Search code examples
gnuplotlinear-interpolation

How to resample or interpolate data with gnuplot?


In some cases you might need to resample your data. How can this be done platform-independently with gnuplot? Below is one attempt.

The dataset $Dummy contains the interpolated values, however, with a lot of unnecessary lines containing NaN. The dataset $DataResampled finally contains the desired data.

My question is: can this be done simpler and faster?

Script:


### resampling data with linear interpolation
reset session

$Data <<EOD
0   1
1   4
2   10
5   15
10  5
20  11
EOD

# get the x-range
stats $Data u 1 nooutput
MinX = STATS_min
MaxX = STATS_max
Resamples=20
# or alternatively fix the step size 
# StepSize=1
# Resamples = int(MaxX-MinX)/StepSize+1

Interpolate(xi) = y0 + (y1-y0)/(x1-x0)*(xi-x0) 
x1=y1=NaN

# resample the data
set print $DataResampled
set table $Dummy
do for [i=1:Resamples] {
    xi = MinX + (i-1)*(MaxX-MinX)/(Resamples-1)
    Flag=0
    plot $Data u (x0=x1, x1=$1, y0=y1, y1=$2,\
        (xi>=x0 && xi<=x1 && Flag==0 ? (Flag=1, yi=Interpolate(xi), xi) : NaN)): \
        (Flag==1 ? yi : NaN) with table
    print sprintf("%g\t%g",xi,yi)
}
unset table
set print

set xrange[-1:21]
plot $Data u 1:2 w lp pt 6 ps 2 lc rgb "black" t "original data",\
     $DataResampled u 1:2 w lp pt 7 lc rgb "web-green" t "resampled with linear interpolation",\
     $Dummy u 1:2 w impulses lc rgb "red" not
### end of script

Result:

enter image description here


Solution

  • Preamble: I'm aware that gnuplot wants to be a plotting program and not a data analysis or data processing tool.
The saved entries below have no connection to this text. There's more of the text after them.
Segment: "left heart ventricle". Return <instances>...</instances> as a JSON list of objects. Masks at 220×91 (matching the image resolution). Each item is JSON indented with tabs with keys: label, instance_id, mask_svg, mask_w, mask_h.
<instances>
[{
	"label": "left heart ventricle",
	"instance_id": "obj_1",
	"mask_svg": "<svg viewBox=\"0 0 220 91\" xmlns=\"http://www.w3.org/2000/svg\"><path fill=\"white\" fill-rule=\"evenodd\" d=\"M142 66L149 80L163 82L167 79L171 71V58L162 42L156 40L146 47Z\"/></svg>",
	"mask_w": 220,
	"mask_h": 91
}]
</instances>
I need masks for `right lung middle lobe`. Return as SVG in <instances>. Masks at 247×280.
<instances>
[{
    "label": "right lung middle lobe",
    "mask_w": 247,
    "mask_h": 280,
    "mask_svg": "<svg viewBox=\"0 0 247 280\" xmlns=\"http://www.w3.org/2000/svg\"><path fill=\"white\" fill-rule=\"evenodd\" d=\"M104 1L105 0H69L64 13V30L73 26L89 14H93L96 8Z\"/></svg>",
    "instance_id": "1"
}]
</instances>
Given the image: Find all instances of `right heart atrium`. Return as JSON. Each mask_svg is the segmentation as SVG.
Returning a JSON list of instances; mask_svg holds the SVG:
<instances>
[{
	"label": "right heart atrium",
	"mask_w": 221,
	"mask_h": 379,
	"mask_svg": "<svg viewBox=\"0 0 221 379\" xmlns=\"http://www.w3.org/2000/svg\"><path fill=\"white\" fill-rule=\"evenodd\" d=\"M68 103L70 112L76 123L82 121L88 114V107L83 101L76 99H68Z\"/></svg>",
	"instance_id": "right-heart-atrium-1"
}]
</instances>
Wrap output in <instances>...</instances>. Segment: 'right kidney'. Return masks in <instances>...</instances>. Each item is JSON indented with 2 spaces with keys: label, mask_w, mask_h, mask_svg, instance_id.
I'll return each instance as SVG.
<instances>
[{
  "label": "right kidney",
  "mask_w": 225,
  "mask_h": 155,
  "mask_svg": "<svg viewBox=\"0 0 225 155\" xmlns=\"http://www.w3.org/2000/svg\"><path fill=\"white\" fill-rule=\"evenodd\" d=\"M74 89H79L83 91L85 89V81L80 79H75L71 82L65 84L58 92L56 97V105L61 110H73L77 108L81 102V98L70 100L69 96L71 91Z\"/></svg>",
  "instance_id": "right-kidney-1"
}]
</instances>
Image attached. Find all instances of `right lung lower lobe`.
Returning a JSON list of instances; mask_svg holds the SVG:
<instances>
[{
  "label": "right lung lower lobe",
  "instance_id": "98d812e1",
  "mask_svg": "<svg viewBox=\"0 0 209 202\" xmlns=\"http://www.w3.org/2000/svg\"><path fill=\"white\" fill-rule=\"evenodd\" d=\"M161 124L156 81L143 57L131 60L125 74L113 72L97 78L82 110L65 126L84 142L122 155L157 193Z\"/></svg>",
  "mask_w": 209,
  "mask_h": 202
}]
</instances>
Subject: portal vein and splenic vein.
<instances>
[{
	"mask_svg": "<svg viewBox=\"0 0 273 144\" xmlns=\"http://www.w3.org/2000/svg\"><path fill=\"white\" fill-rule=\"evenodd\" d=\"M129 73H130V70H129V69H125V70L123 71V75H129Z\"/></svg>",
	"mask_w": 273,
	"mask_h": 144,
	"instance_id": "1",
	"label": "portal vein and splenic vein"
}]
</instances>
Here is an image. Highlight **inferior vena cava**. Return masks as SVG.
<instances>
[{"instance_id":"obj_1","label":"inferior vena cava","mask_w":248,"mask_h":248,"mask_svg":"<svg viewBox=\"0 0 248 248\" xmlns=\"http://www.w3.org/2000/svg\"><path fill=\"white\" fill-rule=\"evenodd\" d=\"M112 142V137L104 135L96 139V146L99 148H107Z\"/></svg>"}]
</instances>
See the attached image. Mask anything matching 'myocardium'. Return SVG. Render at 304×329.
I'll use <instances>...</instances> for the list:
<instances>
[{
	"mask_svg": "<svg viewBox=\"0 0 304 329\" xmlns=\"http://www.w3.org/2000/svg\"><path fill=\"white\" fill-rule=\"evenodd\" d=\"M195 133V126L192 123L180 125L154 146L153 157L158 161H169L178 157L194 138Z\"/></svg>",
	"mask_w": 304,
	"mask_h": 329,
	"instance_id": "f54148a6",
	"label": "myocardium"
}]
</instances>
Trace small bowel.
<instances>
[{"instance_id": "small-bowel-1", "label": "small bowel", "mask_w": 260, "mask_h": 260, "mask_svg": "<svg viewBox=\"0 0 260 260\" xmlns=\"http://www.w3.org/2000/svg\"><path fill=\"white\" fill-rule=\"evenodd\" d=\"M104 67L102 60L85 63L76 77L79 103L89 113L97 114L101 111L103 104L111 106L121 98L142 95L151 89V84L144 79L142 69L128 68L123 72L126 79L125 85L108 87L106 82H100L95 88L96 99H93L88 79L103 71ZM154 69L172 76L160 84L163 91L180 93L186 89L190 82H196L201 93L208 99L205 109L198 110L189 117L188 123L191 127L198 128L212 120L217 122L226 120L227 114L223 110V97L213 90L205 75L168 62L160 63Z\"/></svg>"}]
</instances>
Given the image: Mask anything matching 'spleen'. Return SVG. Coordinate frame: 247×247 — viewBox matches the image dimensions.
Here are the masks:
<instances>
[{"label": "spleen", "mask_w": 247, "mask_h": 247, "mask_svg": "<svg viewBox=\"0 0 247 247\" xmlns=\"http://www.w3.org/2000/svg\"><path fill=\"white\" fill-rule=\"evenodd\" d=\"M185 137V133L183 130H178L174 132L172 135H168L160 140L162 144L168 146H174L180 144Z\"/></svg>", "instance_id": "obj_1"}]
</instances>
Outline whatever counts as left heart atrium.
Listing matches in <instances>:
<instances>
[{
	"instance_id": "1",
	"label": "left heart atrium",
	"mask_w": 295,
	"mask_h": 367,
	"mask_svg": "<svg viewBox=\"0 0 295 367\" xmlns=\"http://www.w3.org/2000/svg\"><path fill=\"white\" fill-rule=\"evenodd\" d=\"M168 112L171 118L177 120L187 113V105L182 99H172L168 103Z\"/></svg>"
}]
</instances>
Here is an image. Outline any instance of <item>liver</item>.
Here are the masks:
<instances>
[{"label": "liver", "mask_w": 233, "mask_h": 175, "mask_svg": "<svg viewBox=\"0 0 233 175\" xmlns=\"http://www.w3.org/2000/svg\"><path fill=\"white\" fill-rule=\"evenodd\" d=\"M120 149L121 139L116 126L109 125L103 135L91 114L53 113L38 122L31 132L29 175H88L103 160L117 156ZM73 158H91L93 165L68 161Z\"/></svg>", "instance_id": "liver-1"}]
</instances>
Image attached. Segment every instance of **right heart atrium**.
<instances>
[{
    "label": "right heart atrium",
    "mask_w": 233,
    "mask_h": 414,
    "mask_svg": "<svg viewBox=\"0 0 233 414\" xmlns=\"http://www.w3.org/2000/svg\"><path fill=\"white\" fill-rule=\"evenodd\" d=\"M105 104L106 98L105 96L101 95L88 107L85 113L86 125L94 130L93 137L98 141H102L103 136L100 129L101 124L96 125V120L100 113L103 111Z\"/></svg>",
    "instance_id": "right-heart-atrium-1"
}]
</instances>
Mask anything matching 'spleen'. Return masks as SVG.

However, a few data handling functions would be useful, e.g. like linear interpolation/resampling of data.
    In gnuplot there are a few smooting options implemented check help smooth, but these are for smoothing noisy data with many datapoints. There are: smooth bezier, smooth cplines, smooth acsplines, smooth mcsplines, smooth sbeziers, and since gnuplot 5.5. smooth path for interpolating along a path. Something like smooth linear doesn't exist (yet) and seems to be not interesting enough to be implemented.

    One application example:
    You have spectral raw data from a spectrometer with oddly spaced wavelengths, e.g. 380.71, 383.53, 386.21, ... and you have a filter function at wavelengths 380, 382, 384, 386, 388, ... and you want to multiply this data for each wavelength. So, you need to have the y-values of both datasets at identical x-values. And of course, you could do it with an external program.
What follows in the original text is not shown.